The M&A market continues to provide opportunities and we remain committed to complementing our organic growth through further acquisitions.

 

 

Dividend

 

As we indicated in our trading update at the end of September we have decided to introduce an interim dividend payment as part of our overall dividend policy. We will pay a maiden interim dividend of 2.25p per share on 31 January 2018 to shareholders on the register on 22 December 2017, based on an ex-dividend date of 21 December 2017. We continue to offer shareholders the option to participate in a Dividend Reinvestment Plan (DRIP) as an alternative to receiving cash. Details of the DRIP scheme can be found by visiting our website at the following address www.iomart.com/investors and clicking on the Shareholder Services icon.

 

Financial Performance

 

Revenue

Overall revenues from our operations grew 12% to £47.0m (H1 2017: £42.1m).

 

Our Cloud Services segment, which now includes the operation of Cristie which was reported within the non-recurring revenue segment at March 2017, grew revenues by 13% to £40.3m (H1 2017: £35.6m). The increase includes the contribution for the full six-month period from the acquisition of Cristie in August 2016 and contributions from the acquisitions of Dediserve and Simple Servers during the period.

 

Our Easyspace segment grew revenues by 2% to £6.7m (H1 2017: £6.6m). This increase was solely due to organic growth and is around the same level as the comparable period last year.

 

Gross Margin

The gross profit in the period, which is calculated by deducting from revenue variable cost of sales such as domain costs, public cloud costs, the cost of hardware and software sold, power, sales commission and the relatively fixed costs of operating our datacentres, increased by 8% to £30.0m (H1 2017: £27.7m). This substantial increase in gross profit was a direct result of the contribution from the additional revenue generated over the period, including the impact of acquisitions.

■ Data shown ■
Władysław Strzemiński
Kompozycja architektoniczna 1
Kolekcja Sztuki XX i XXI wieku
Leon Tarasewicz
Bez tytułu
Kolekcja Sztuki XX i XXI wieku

■ Problem to work on ■
Please resume the half-year results text, starting after its final sentence about gross profit, and continue it in the same reporting style.

■ Task response ■
 

In percentage terms the gross margin was 63.9% (H1 2017: 65.8%). The reduction in the percentage margin is largely within the Cloud Services segment. The operation of Cristie involves the sale of hardware and software which is then delivered to and installed on customers' premises. As a result, the cost of that hardware and software is included in cost of sales and thereby the overall percentage margin reduces. Offsetting that, due to the public cloud consultancy project coming to an end, we have seen a decline in the amount of public cloud costs and as a result an improvement in our percentage margin.

 

The Easyspace segment also saw a decrease in its gross margin percentage mainly due to an adverse impact of exchange rates on domain costs.

 

Adjusted EBITDA

The Group's adjusted EBITDA grew by 9% to £19.2m (H1 2017: £17.6m) reflecting a significantly improved performance. In percentage terms the adjusted EBITDA margin reduced to 40.7% (H1 2017: 41.8%) with both segments showing very modest reductions.

 

Cloud Services increased its adjusted EBITDA by 10% to £18.0m (H1 2017: £16.3m). The continued improvement in adjusted EBITDA is largely due to the additional gross margin contribution arising from our organic sales growth, a full period contribution from the acquisition of Cristie in August 2016 and the contribution of both Dediserve and Simple Servers since their respective acquisitions offset by continued investment in staffing levels. In percentage terms the margin reduced to 44.6% (H1 2017: 45.8%). The primary reasons for this modest percentage margin reduction were the reduction in the Cloud Services gross margin percentage previously discussed, the inclusion of Cristie for the full six-month period offset by relatively static organic staff costs and the favourable percentage margin impact of both Dediserve and Simple Servers since their respective acquisitions.

 

The adjusted EBITDA of Easyspace was maintained at £3.1m (H1 2017: £3.1m). In percentage terms the margin reduced slightly to 45.9% (H1 2017: 46.8%) due to the reduction in the Easyspace gross margin percentage previously discussed offset by administration costs continuing to be tightly controlled.

 

Group overheads, which are not allocated to segments, include the cost of the Board, all the running costs of the headquarters in Glasgow, and Group led functions such as human resources, marketing, finance and design. Group overheads of £1.9m have increased modestly in the period (H1 2017: £1.8m).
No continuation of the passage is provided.